Очевидно, Франку кажется, будто он нашел ответ на вопрос о смысле жизни. «Раз и навсегда»! Но ведь он же предлагал «мыслить жизнь как единое целое». «Двуединство моего «я» и мира должно сознаваться как вневременное и всеобъемлющее целое». Однако, на самом деле, он обнаруживает смысл только «нашей жизни», отделяя «нас» от остальной «мировой жизни в целом». И тогда остается вопрос: «А в чем же ее-то, «жизни в целом», с ее жучками и паучками, смысл? И может ли быть так, что та «жизнь в целом», которая остается за пределами нашего я, не имеет смысла, поскольку остается в «плену у бессмысленных сил мира?»
Вот вам и целая книга.
2.
Впрочем, быть может, мы не понимаем Франка. Ведь русский философ Семен Франк, прежде всего, религиозный мыслитель, к числу которых принадлежали Соловьев и Бердяев. А этим представителям религиозного ренессанса начала ХХ века свойственен особый образный язык, притом осложненный такими понятиями и представлениями, которые к настоящему времени изрядно выцвели, поблекли и потеряли свою отчетливость. Поэтому нашему современнику, наверное, не вполне ясно, что имеет в виду Франк, говоря: «силы духа, питаемые изнутри» (какого духа? чем питаемого?); «надлежащее место» (где оно?); «нормальное духовное равновесие» (а что, бывает «ненормальное»?); «силы духа изливаются наружу» (как это происходит?), и т.д.

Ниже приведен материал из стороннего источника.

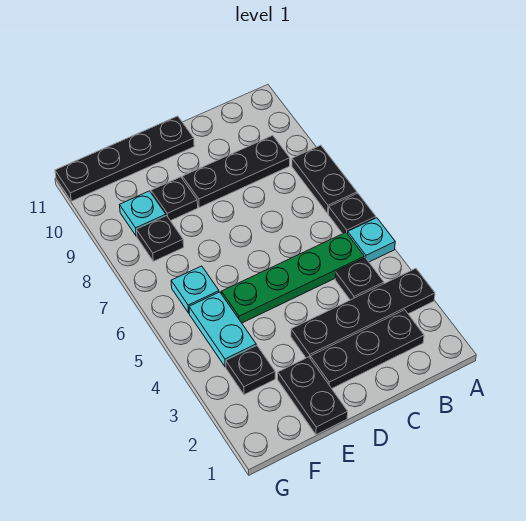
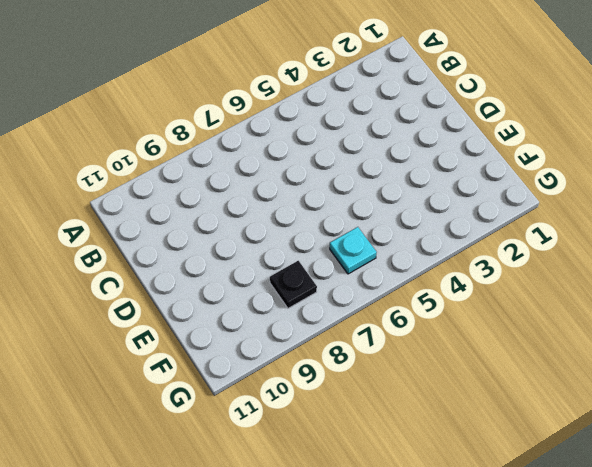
none -> black 1x4 plate [291,268,435,358]
none -> cyan 1x1 plate [348,218,395,262]
none -> black 1x1 plate [329,193,376,234]

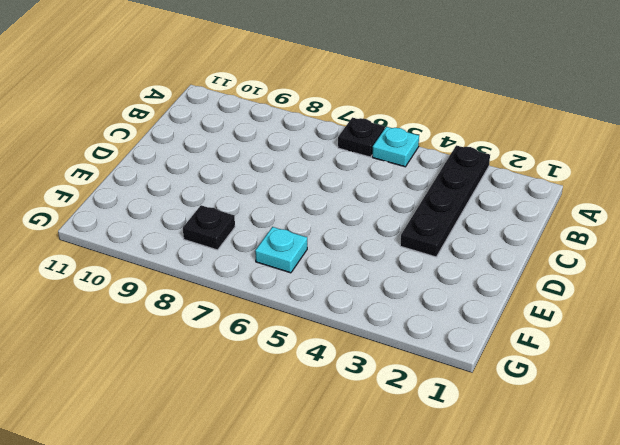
none -> black 1x2 plate [292,145,357,213]
none -> black 1x3 plate [310,310,424,388]
none -> black 1x1 plate [335,258,384,300]

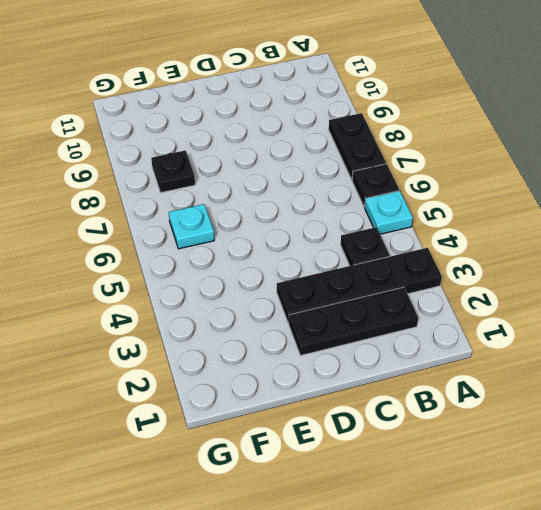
none -> green 1x4 plate [221,232,364,323]
none -> black 1x3 plate [182,135,290,207]
none -> black 1x4 plate [55,116,194,201]

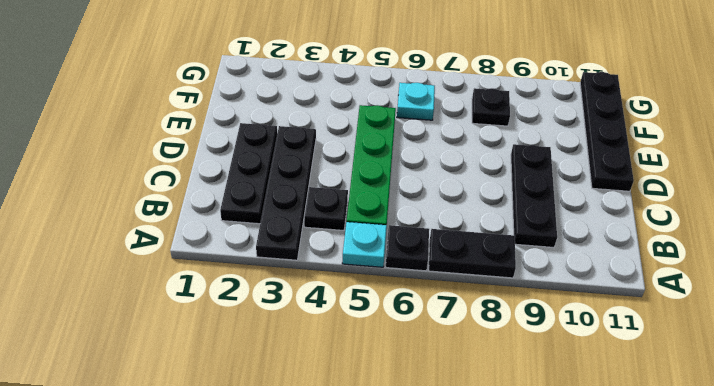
none -> black 1x2 plate [278,357,348,435]
none -> black 1x1 plate [151,177,198,221]
none -> black 1x1 plate [226,345,275,395]

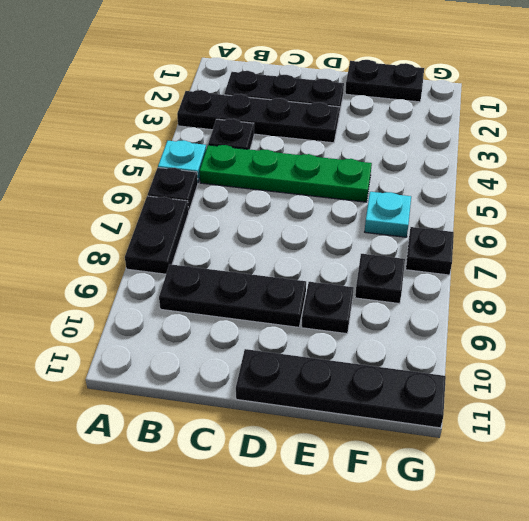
black 1x2 plate [345,60,424,102] -> black 1x2 plate turned to [278,357,348,435]
black 1x1 plate [406,227,454,275] -> black 1x1 plate moved to [226,345,275,395]
none -> cyan 1x2 plate [189,292,256,367]
none -> cyan 1x1 plate [120,191,166,236]

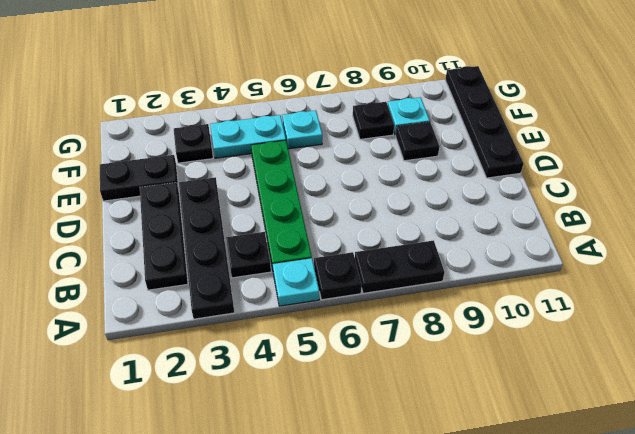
none -> black 1x3 plate [182,135,290,207]

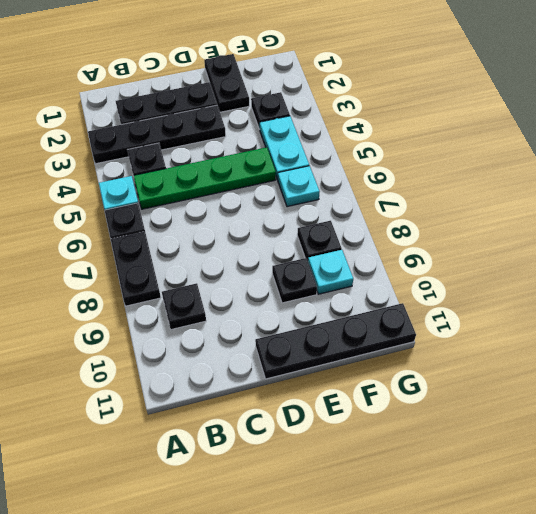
black 1x1 plate [162,283,206,330] -> black 1x3 plate [182,135,290,207]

Между тем, очень возможно, что Франк во многом прав. Не зря же историк русской философии протоиерей В. Зеньковский называл учение Франка «высшей точкой развития русской философии». Это обязывает нас исследовать данное учение и сохранить в нем то, что истинно. Разумеется, делать это мы будем, как обычно, с помощью нашей «креативной философии», которая, напомню вам, не признает авторитетов любомудрия, но ставит своей целью прояснять, а порой и дополнять рассуждения автора.
3.
«Имеет ли жизнь вообще смысл, и если да – то какой именно? В чем смысл жизни? - так начинает Франк свое сочинение и продолжает. - Или жизнь есть просто бессмысленный, никчемный процесс естественного рождения, расцветания, созревания, увядания и смерти человека, как всякого другого органического существа? Те мечты о добре и правде, о духовной значительности и осмысленности жизни, которые уже с отроческих лет волнуют нашу душу и заставляют нас думать, что мы родились не «даром», что мы призваны осуществить в мире что-то великое и решающее, и тем самым осуществить и самих себя, дать творческий исход дремлющим в нас, скрытым от постороннего взора, но настойчиво требующим своего обнаружения духовным силам, образующим как бы истинное существо нашего «я», – эти мечты оправданы ли как-либо объективно, имеют ли какое-либо разумное основание, и если да – то какое? Или они просто – огоньки слепой страсти, вспыхивающие в живом существе по естественным законам его природы как стихийные влечения и томления, с помощью которых равнодушная природа совершает через наше посредство, обманывая и завлекая нас иллюзиями, в свое бессмысленное, в вечном однообразии повторяющееся дело сохранения животной жизни в смене поколений?»
Подозреваю, что подобное изложение способно зачаровать, обольстить читателя, как это делает высокая поэзия. Мне даже кажется, что проникновенностью и силой слова Франк не уступает Шекспиру. И не о том ли говорит Шекспир в Гамлете:
«Быть или не быть, вот в чём вопрос. Достойно ль
Смиряться под ударами судьбы,
Иль надо оказать сопротивленье
И в смертной схватке с целым морем бед
Покончить с ними?
Умереть. Забыться. И знать, что этим обрываешь цепь
Сердечных мук и тысячи лишений,
Присущих телу. Это ли не цель желанная?
Скончаться. Сном забыться. Уснуть… и видеть сны?..»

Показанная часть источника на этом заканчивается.